Apenas cinco dias depois, em nova entrevista coletiva do Butantan --de que o governador se ausentou-- o número correto de eficácia apareceu: 50,4%.

Ruim? Não, porque a Coronavac evitaria mais de 3/4 das internações e tem vantagens de segurança e logística. Decepcionante? Apenas em aparência, criada pela ambição de Doria e uma manipulação de informações para não ficar atrás dos 70% anunciados para o produto AstraZeneca/Oxford (dado que também tem sido questionado).

Trata-se de embelezamento inaceitável em estudos científicos, o que se chama de escolha a dedo (“cherry-picking”). Mais difícil de entender do que a farsa doriana é a escorregada do Butantan ao embarcar na canoa furada do tucano; o instituto, pelo menos, se redimiu com a segunda apresentação à imprensa, bem mais transparente.

O saldo da cincada de Doria foi dar munição aos aloprados bolsonaristas, presidente e prole incluídos. Não só voltaram a desmerecer a vacina paulista, que agora querem confiscar, como ainda aproveitaram para fazer propaganda e pressão pelo suposto e indefensável “tratamento precoce”.

Bolsonaro sustenta, como cortina de fumaça tóxica para ocultar o atraso da vacinação, que o Brasil estaria melhor no panorama mundial da pandemia graças a essa charlatanice que onera o SUS. Alega que, proporcionalmente à população, o país tem menos óbitos que outras nações.

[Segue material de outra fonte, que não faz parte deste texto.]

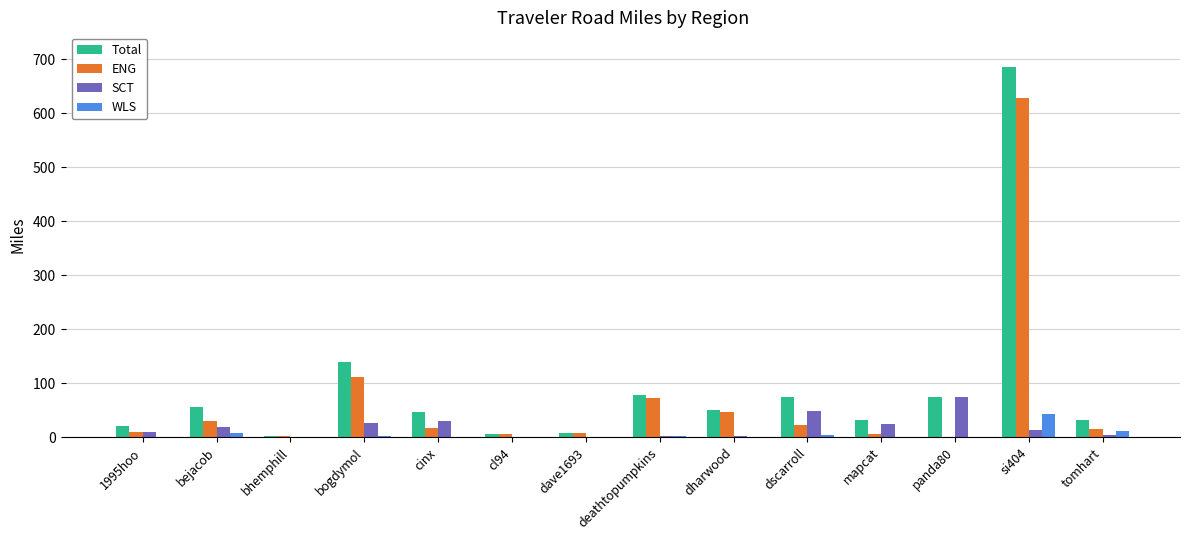

At which label does ENG reach its peak?

si404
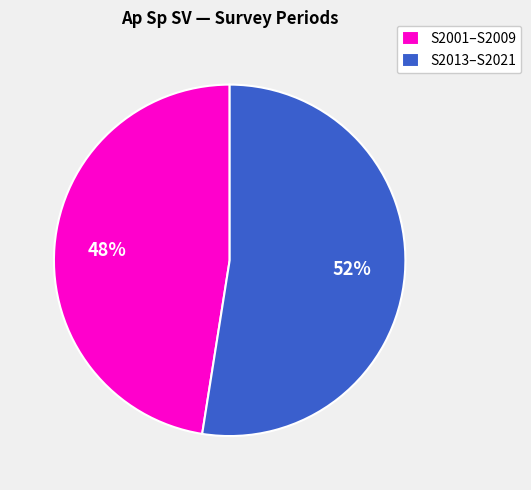

Rank the categories by value from lowest to highest.

S2001–S2009, S2013–S2021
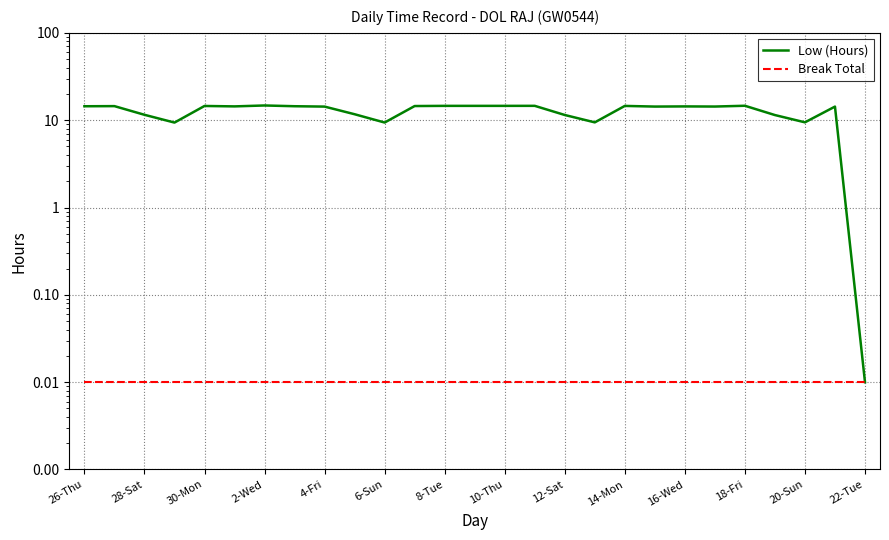

How many lines are shown in the chart?

2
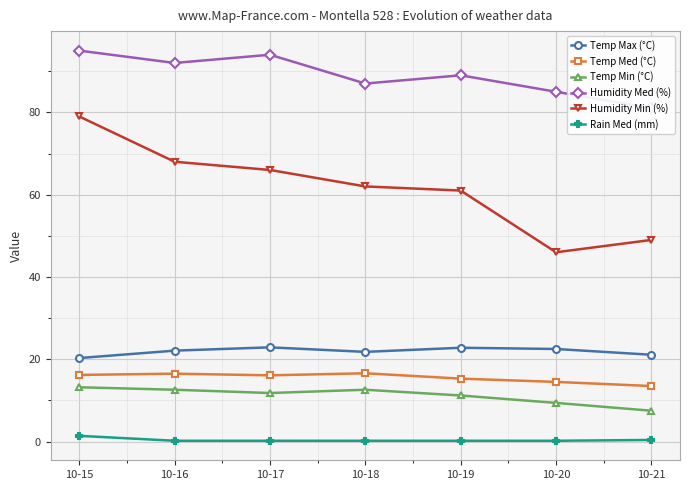

True or false: Humidity Min (%) has more than 0 points higher than both neighbors.

False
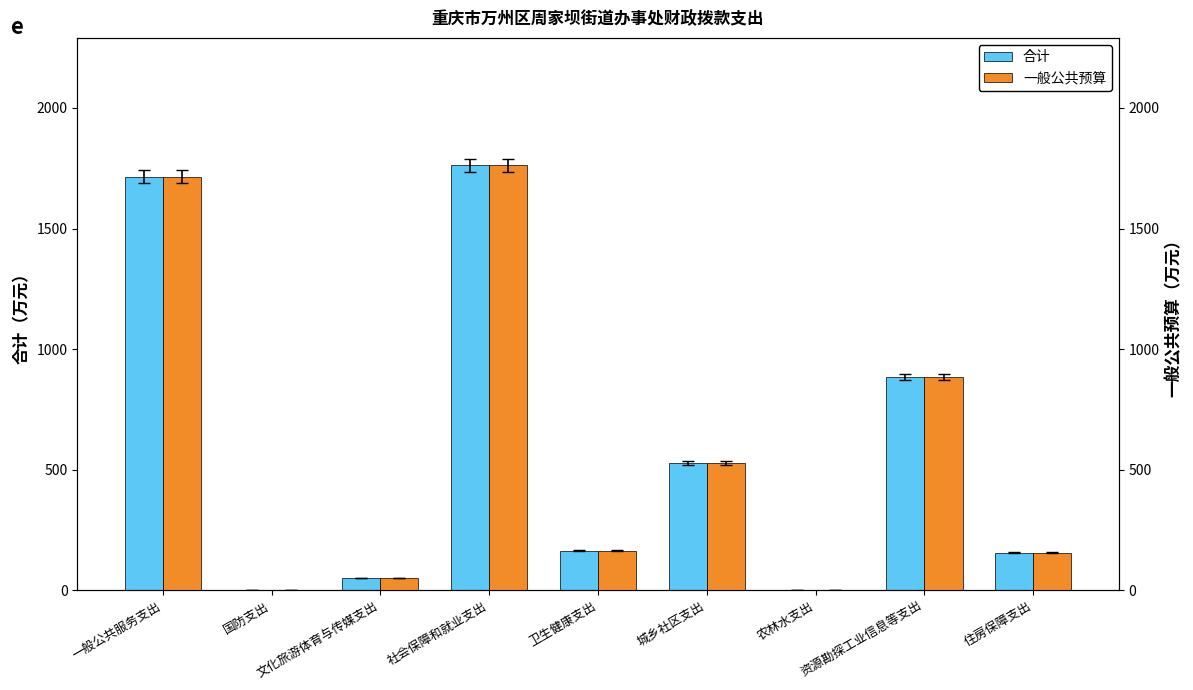

What is the approximate value of 合计 at 住房保障支出?

156.6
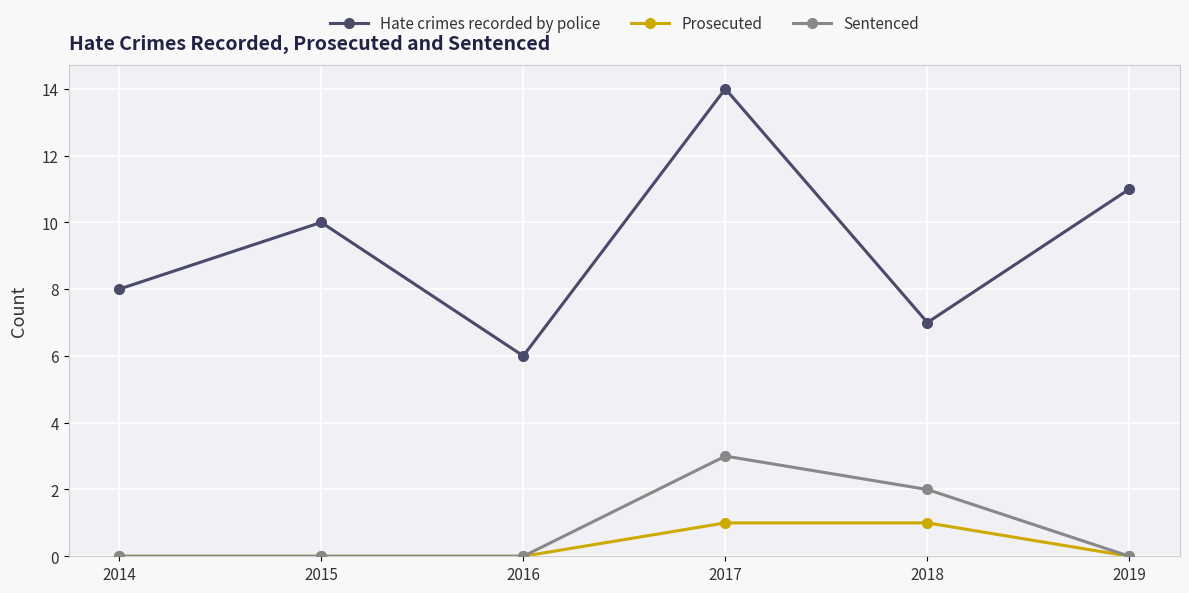

What is the average value of the Hate crimes recorded by police series?

9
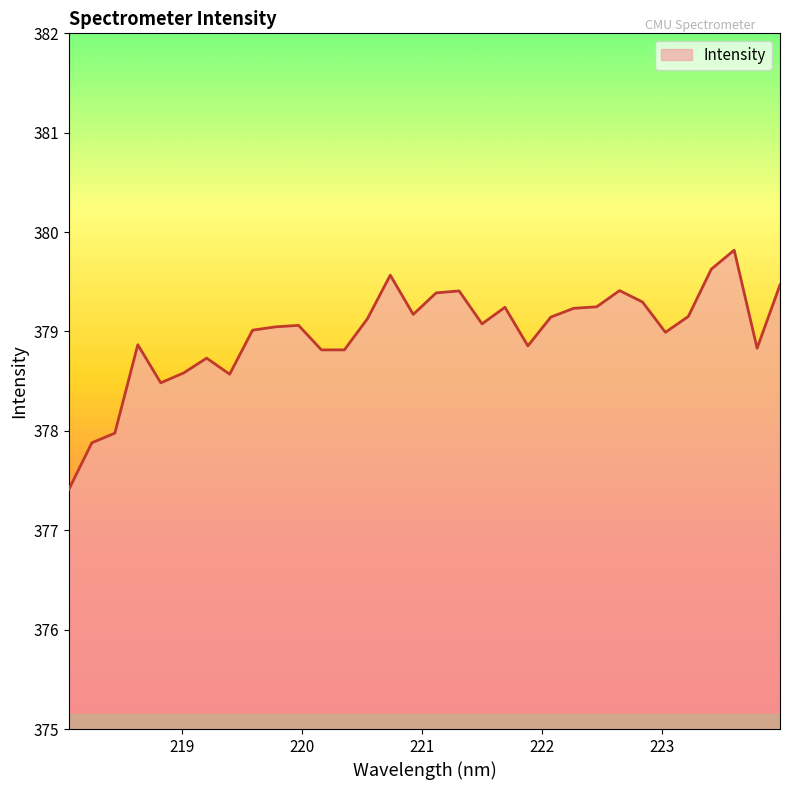

What is the greatest value displayed?

379.8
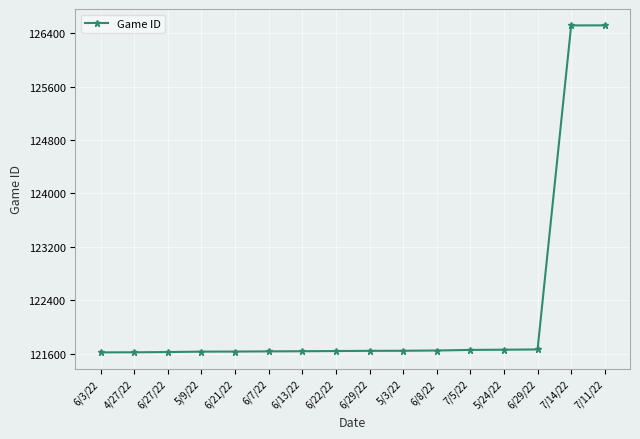

At which label is the value closest to 124067?

6/29/22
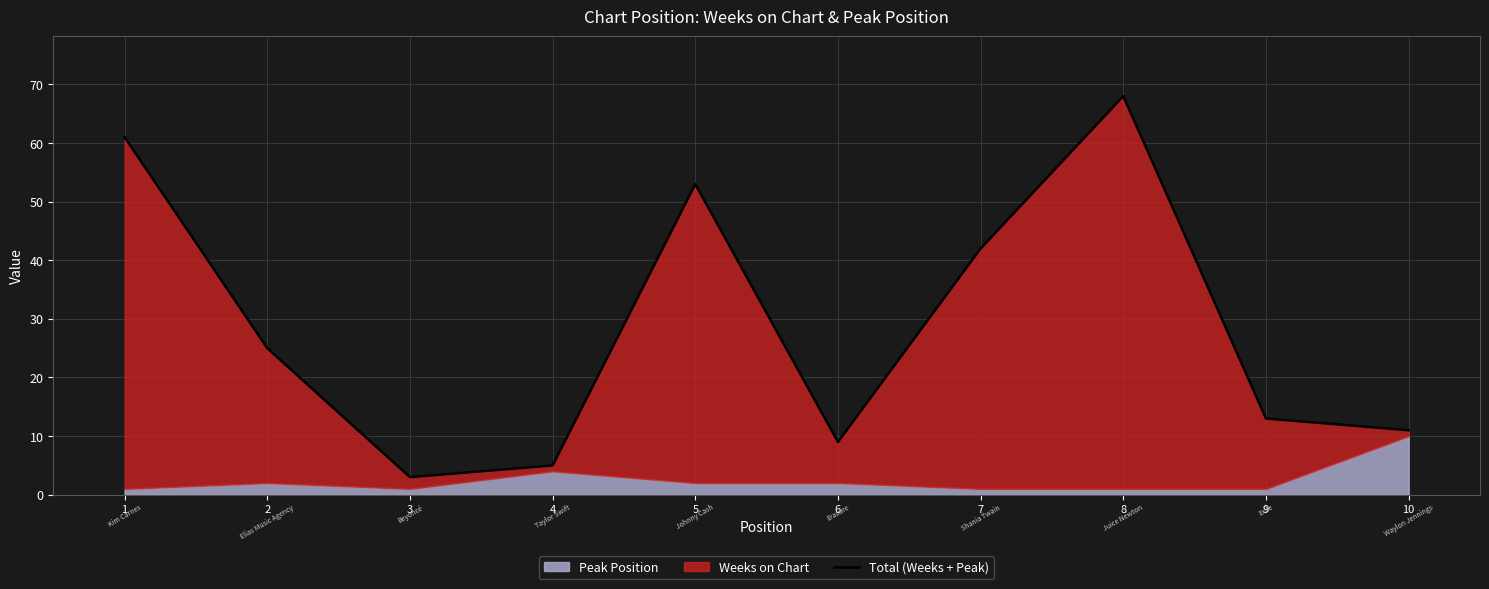

What is the sum of the values at 7 and 10?

53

De fato, até aqui, com 98 mortes por 100 mil habitantes, saímos melhor que o Reino Unido (129/100 mil) e os EUA (115/100 mil), por exemplo. Como palmeirense, contudo, o presidente deveria comparar-se não com os lanterninhas da tabela, mas com os líderes.

Que tal seu Israel idolatrado? 41/100 mil. Alemanha? Com 9,5/100 mil, desta vez a lavada é de 10:1. E diante da China, volta e meia achacada pela quadrilha Bolsonaro, melhor nem fazer a conta: 0,3/100 mil.
Há uma diferença crucial, porém: todos esses países já iniciaram a vacinação. Enquanto isso, Bolsonaro tomou uma volta de Doria na corrida maluca pela vacina e não consegue nem garantir a chegada de oxigênio a Manaus.

Impeachment é pouco para tanta barbárie, covardia e indecência.